Impegno richiesto, del resto, dalla stessa complessità dei Disturbi del Comportamento Alimentare, un gruppo di condizioni cliniche estremamente complesse, caratterizzate da anomalie negli schemi di alimentazione, da un’eccessiva preoccupazione per la forma fisica, da un’alterata percezione dell’immagine corporea e da segnali d’allarme (diete dimagranti, eccessiva attività fisica, calo ponderale significativo, cambiamento d’umore ecc.), alcuni dei quali possono significare un disagio psicologico profondo per i quali è necessario cercare tempestivamente l’aiuto del professionisti.
«I casi di DCA sono aumentati del 30% – spiega la psicologa della Neuropsichiatria dell’Infanzia e dell’Adolescenza Marina Di Cagno – e le richieste di prima visita del 50%, con un aumento della patologia di quasi il 40% rispetto a qualche anno fa e con un ulteriore abbassamento dell’età di esordio sotto i 14 anni. Gli adolescenti sono vulnerabili, timorosi del giudizio sociale e di quello dei pari, soprattutto nella fase di costruzione della propria identità. Le famiglie, i genitori richiedono percorsi di “parent training” personalizzati. Per la nostra esperienza, intercettare l’esordio, i primi segnali di un sospetto DCA a 9-11 anni significa intervenire tempestivamente, programmare la cura personalizzata, migliorare la prognosi».
Rilevato il bisogno, il gruppo di lavoro sta dunque studiando le contromisure. Quella iniziale è la prevenzione primaria nelle scuole, poi la stessa scuola, ai primi segnali di allarme, può fare da filtro rispetto alla famiglia, al medico di base, con ciò migliorando la prognosi.

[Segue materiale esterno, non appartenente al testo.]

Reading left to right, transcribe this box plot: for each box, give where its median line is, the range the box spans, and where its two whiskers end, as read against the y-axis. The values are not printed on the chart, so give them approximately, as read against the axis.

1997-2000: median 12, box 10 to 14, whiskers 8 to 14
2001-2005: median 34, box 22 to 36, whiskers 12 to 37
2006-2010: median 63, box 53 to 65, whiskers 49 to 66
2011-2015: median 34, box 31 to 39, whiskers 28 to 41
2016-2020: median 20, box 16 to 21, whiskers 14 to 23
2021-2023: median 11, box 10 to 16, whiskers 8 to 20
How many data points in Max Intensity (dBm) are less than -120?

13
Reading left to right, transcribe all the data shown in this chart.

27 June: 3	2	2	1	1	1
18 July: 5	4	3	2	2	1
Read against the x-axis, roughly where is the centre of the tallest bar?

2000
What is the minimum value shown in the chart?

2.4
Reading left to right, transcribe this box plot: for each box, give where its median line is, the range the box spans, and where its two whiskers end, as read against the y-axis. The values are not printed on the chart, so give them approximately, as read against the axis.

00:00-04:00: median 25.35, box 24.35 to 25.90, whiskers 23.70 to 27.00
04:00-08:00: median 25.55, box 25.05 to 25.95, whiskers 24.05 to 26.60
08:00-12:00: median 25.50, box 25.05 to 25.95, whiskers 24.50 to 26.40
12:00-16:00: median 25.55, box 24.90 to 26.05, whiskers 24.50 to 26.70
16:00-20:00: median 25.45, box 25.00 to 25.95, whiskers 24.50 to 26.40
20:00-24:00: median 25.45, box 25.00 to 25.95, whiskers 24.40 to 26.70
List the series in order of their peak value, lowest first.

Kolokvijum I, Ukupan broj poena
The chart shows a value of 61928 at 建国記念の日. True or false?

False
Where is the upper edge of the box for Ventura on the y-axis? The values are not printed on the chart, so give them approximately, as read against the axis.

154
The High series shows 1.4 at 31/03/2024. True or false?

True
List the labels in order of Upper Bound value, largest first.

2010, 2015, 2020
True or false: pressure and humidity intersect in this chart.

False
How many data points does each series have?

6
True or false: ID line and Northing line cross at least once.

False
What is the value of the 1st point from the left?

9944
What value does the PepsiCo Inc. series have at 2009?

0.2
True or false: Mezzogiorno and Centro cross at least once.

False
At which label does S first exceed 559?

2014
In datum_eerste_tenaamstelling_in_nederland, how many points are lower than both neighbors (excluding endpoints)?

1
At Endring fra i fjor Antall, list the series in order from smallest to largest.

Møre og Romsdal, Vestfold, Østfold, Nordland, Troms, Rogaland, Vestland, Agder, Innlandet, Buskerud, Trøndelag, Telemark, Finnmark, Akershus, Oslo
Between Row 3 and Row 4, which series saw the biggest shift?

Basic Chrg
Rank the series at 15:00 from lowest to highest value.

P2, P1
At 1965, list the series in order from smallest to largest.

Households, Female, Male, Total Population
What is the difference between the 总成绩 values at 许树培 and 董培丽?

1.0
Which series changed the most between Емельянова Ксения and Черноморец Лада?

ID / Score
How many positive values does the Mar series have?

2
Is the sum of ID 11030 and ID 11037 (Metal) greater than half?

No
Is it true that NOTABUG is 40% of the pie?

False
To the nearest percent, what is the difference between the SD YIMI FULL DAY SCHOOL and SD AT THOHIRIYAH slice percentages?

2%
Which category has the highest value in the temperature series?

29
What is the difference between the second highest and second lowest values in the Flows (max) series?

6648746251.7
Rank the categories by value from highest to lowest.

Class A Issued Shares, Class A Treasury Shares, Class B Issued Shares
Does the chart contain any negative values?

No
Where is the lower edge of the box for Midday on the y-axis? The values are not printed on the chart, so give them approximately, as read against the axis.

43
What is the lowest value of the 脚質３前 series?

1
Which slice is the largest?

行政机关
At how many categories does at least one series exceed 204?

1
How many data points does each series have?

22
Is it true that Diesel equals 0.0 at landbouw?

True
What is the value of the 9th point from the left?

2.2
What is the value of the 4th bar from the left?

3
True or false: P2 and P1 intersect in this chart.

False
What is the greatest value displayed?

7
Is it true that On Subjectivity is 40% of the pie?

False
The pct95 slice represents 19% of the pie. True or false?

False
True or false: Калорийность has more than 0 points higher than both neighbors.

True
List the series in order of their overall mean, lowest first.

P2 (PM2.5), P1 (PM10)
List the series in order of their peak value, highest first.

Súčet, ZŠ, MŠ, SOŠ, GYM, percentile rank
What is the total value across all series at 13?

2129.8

«La complessità delle cure dei DCA in fanciullezza e adolescenza – rileva il dott. Vito Lozito – richiede un percorso diagnostico–assistenziale del Dipartimento che consentirà di creare una fattiva integrazione ospedale-territorio, ossia tra le Pediatrie ospedaliere e la Neuropsichiatria dell’Infanzia e dell’Adolescenza, e poter offrire in futuro una omogeneità di offerta di assistenza territoriale, sempre più in prossimità del contesto di vita del paziente, della sua famiglia e della sua Scuola».